# Extract provided
----

Closed kapsakcj closed 6 months ago
theiacov_fasta being run via cromwell is failing both in the GHActions CI as well as in my local devVM.
Failing on the pangolin task for sars-cov-2, which is unexpected since this has worked previously.
tests on terra were successful, not sure why it's failing in the CI but we need to investigate prior to merging
Will follow up after I've done more digging ๐
I traced the issue down to an issue with pangolin
when it is running scorpio
as part of it's own snakemake workflow. Here's the relevant error from the scorpio.log
, which is a temporary file that I could only view after re-running pangolin with the --notemp
option to keep all intermediate files and logs. After digging I found this, which basically says that the OS is having an issue with really long paths/filenames. I think it's the multiprocessing
python package that is complaining, specifically?
INFO: Found file /opt/conda/envs/pangolin/lib/python3.8/site-packages/constellations/definitions/cXE.json for constellation Omicron (XE-like) containing 6 defining mutations
INFO: Rules {'default': {'min_alt': 3, 'max_ref': 0}}
Process SyncManager-1:
Traceback (most recent call last):
File "/opt/conda/envs/pangolin/lib/python3.8/multiprocessing/process.py", line 315, in _bootstrap
self.run()
File "/opt/conda/envs/pangolin/lib/python3.8/multiprocessing/process.py", line 108, in run
self._target(*self._args, **self._kwargs)
File "/opt/conda/envs/pangolin/lib/python3.8/multiprocessing/managers.py", line 608, in _run_server
server = cls._Server(registry, address, authkey, serializer)
File "/opt/conda/envs/pangolin/lib/python3.8/multiprocessing/managers.py", line 154, in __init__
self.listener = Listener(address=address, backlog=16)
File "/opt/conda/envs/pangolin/lib/python3.8/multiprocessing/connection.py", line 448, in __init__
self._listener = SocketListener(address, family, backlog)
File "/opt/conda/envs/pangolin/lib/python3.8/multiprocessing/connection.py", line 591, in __init__
self._socket.bind(address)
OSError: AF_UNIX path too long
Traceback (most recent call last):
File "/opt/conda/envs/pangolin/bin/scorpio", line 8, in <module>
sys.exit(main())

----

# Exercise data
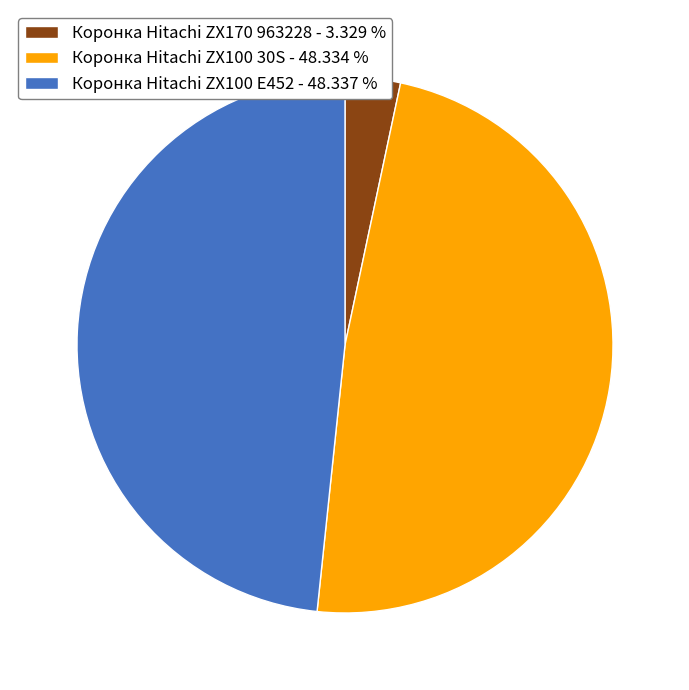

Is there any slice that represents more than half of the pie?

No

----

# What you will do
Reproduce word for word the part of the pangolin error thread above, from "tests on terra" up to and including "is complaining, specifically?".

# Task response
tests on terra were successful, not sure why it's failing in the CI but we need to investigate prior to merging
Will follow up after I've done more digging ๐
I traced the issue down to an issue with pangolin
when it is running scorpio
as part of it's own snakemake workflow. Here's the relevant error from the scorpio.log
, which is a temporary file that I could only view after re-running pangolin with the --notemp
option to keep all intermediate files and logs. After digging I found this, which basically says that the OS is having an issue with really long paths/filenames. I think it's the multiprocessing
python package that is complaining, specifically?